WHAT YOU HAVE TO DO
Check every line of the data and copy the ones where "dashed" appears.

RECORDS FOR PROCESSING

******************************

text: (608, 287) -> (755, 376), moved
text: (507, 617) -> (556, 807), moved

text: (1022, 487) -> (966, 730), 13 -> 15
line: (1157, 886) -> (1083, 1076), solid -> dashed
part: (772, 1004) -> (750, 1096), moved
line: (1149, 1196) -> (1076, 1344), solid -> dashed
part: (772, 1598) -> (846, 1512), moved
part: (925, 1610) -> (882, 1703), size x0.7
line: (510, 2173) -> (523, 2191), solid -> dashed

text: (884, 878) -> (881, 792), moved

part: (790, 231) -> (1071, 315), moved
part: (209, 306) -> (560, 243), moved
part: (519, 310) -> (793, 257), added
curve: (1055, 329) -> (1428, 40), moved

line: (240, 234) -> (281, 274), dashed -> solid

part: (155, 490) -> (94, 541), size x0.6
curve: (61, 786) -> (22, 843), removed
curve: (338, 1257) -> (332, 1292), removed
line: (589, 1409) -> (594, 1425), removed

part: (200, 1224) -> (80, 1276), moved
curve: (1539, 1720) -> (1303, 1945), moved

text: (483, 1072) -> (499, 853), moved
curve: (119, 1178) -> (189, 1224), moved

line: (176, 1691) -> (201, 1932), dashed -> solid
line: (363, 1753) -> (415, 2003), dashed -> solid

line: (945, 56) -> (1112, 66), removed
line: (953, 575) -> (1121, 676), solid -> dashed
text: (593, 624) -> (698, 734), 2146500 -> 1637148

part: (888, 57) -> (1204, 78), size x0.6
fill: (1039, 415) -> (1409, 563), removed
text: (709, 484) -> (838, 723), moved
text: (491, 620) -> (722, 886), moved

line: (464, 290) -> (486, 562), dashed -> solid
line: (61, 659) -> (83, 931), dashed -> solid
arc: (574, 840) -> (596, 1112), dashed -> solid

******************************

ANSWER TO THE PROBLEM
line: (1157, 886) -> (1083, 1076), solid -> dashed
line: (1149, 1196) -> (1076, 1344), solid -> dashed
line: (510, 2173) -> (523, 2191), solid -> dashed
line: (240, 234) -> (281, 274), dashed -> solid
line: (176, 1691) -> (201, 1932), dashed -> solid
line: (363, 1753) -> (415, 2003), dashed -> solid
line: (953, 575) -> (1121, 676), solid -> dashed
line: (464, 290) -> (486, 562), dashed -> solid
line: (61, 659) -> (83, 931), dashed -> solid
arc: (574, 840) -> (596, 1112), dashed -> solid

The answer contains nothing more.